Could you repeat every record below exactly, leaving out the pictures?

=== Begin Enclosure ===

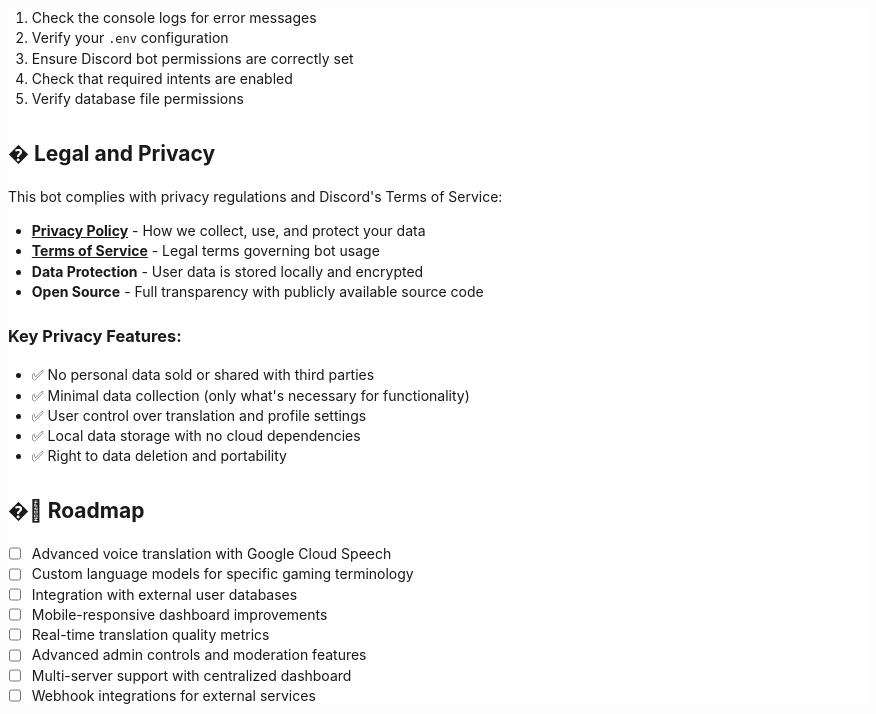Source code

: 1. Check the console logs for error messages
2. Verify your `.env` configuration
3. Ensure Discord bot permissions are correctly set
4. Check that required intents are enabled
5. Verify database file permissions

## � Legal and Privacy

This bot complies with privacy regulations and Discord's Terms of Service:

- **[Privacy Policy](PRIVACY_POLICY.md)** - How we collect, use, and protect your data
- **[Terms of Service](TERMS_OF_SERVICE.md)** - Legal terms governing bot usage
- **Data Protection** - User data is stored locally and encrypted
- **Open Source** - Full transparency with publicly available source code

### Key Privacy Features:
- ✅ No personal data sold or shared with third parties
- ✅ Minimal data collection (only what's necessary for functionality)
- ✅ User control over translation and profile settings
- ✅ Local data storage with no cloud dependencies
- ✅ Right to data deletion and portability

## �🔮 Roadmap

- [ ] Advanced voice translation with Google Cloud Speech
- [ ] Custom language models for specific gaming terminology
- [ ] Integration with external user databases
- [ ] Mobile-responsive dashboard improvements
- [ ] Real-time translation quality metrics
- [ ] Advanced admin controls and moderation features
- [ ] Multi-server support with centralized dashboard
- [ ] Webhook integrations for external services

=== End Enclosure ===

** WRITTEN ANSWER **
Source code

: 1. Check the console logs for error messages
2. Verify your `.env` configuration
3. Ensure Discord bot permissions are correctly set
4. Check that required intents are enabled
5. Verify database file permissions

## � Legal and Privacy

This bot complies with privacy regulations and Discord's Terms of Service:

- **[Privacy Policy](PRIVACY_POLICY.md)** - How we collect, use, and protect your data
- **[Terms of Service](TERMS_OF_SERVICE.md)** - Legal terms governing bot usage
- **Data Protection** - User data is stored locally and encrypted
- **Open Source** - Full transparency with publicly available source code

### Key Privacy Features:
- ✅ No personal data sold or shared with third parties
- ✅ Minimal data collection (only what's necessary for functionality)
- ✅ User control over translation and profile settings
- ✅ Local data storage with no cloud dependencies
- ✅ Right to data deletion and portability

## �🔮 Roadmap

- [ ] Advanced voice translation with Google Cloud Speech
- [ ] Custom language models for specific gaming terminology
- [ ] Integration with external user databases
- [ ] Mobile-responsive dashboard improvements
- [ ] Real-time translation quality metrics
- [ ] Advanced admin controls and moderation features
- [ ] Multi-server support with centralized dashboard
- [ ] Webhook integrations for external services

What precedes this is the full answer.